About A Week: Is Super Bowl Really Super?
Peter Hinchliffe sips a strong black coffee to stay awake while ruminating on yesterday's Super Bowl.
So here am I, all droopy-eyed on a rainy Yorkshire morning, after missing half a night’s sleep watching the New England Patriots vanquish the Carolina Panthers in Super Bowl XXXVIII.
Thrilling? I’ll say!
The game tied 29-29 with seconds to go, then Adam Vinatieri kicks a field goal to give the Patriots a three-point victory.
A game scripted in Hollywood, you might say.
But at half time I switched channels to catch up on the action in the African Cup of Nations.
“What relief,’’ thought I. “This is REAL football.’’
Tunisia versus Guinea. The tournament being played in Tunisia, and the crowd right behind the home team.
Exhilarating end-to-end play, with gallant Guinea equalising just before the final whistle.
Your American sports fan would not have liked that. They refuse to accept that two teams can be evenly matched and honourably share the spoils on any given day.
Sport is about winning.
And by God one of you is going to win if you have to play on from now until December!
This year’s Super Bowl TV commentators were aware that the game was being beamed to more than 120 countries.
They kept putting in little explanations for folk who might be watching American football for the very first time.
A necessary service for neophyte viewers who could be excused for thinking they were witnessing heavily-armoured troops engaged in warfare rather than sport.
But to fans of American football, of which I am one, the explanatory asides were mildly irritating.
A figure participating in the ceremonies at the start of the Patriots-Panthers game in Houston last night compelled me to acknowledge just how long I have been an enthusiastic follower of the gridiron code.
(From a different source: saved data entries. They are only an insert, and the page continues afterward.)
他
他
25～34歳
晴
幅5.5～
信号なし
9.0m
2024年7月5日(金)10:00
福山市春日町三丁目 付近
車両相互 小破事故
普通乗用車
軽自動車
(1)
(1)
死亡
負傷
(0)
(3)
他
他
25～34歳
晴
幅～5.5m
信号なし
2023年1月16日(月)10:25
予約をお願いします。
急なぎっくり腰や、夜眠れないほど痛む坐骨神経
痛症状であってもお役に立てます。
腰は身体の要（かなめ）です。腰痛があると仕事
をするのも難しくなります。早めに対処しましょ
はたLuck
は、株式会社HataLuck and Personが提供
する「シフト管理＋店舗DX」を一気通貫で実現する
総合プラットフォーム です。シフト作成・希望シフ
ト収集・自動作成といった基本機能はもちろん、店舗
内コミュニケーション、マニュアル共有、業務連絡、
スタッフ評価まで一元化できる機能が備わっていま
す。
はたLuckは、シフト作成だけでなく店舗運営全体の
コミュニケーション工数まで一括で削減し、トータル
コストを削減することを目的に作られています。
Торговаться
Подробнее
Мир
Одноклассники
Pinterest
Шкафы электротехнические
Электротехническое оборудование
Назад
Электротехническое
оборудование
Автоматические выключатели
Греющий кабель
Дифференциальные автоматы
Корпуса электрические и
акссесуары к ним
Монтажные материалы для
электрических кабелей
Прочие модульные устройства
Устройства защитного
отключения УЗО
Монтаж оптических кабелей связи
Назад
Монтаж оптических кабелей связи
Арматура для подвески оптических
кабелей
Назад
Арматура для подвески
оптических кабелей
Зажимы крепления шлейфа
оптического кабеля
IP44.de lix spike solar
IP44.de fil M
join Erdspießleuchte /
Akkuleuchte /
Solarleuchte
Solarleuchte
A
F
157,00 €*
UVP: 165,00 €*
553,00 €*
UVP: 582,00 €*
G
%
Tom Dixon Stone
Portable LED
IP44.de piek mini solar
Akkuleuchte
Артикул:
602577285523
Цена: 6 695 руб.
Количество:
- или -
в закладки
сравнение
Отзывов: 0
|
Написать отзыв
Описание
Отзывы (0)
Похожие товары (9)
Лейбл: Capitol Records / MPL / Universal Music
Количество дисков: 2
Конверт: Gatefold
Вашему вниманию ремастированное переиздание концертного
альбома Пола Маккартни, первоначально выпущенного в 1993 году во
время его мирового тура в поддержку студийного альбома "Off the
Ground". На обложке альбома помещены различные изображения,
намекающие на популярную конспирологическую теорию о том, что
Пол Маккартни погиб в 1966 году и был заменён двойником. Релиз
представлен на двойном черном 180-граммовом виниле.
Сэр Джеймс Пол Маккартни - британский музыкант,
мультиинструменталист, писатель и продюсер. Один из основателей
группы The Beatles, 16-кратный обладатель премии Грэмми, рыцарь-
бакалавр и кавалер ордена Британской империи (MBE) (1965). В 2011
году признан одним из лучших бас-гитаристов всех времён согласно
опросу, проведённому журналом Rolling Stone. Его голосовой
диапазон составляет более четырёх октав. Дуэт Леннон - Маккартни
Y A Tittle tossed the coin to decide who should kick off and who should receive in Super Bowl XXXVIII.
The great Yelberton Abraham Tittle, now an old man, though always somewhat underprivileged in the hair department.
The Bald Eagle. That’s what they called him during his glorious 17-year playing career.
And I saw Y A lead his team, the New York Giants, to victory over the Dallas Cowboys in the Cotton Bowl in 1962.
Despite that defeat I have been a Dallas Cowboys fan for 42 years.
Yes, I relish American Football. The strategy, strength and violence. The heart-stopping bursts of scintillating action…
But that mid-Super Bowl glimpse of African athletes competing at exuberant full throttle merely confirmed that our football - soccer as the Americans insist on calling it - is far and away the world’s finest football game.
It’s fluid, inventive, for the most part unplanned and constantly thrilling.
No long time-outs. No measuring how far the ball has travelled.
A 90-minute game means 90 minutes of almost non-stop action.
And fans sometimes find that a draw is a very satisfactory result.
American football can be superlatively thrilling - as in this year’s Super Bowl. But Europeans for the most part find it over-choreographed and - dare I say it - somehow synthetic.
Lucky the person though who doubles his or her enjoyment by following both codes.
For my part I shall go on enjoying Super Bowls and continue to support the Dallas Cowboys through thick and thin.
But if you cut me you would see that my blood runs in the blue-and-white of Huddersfield Town Association Football Club.
Now…if you will excuse me…I must sneak away and catch up on some shut-eye.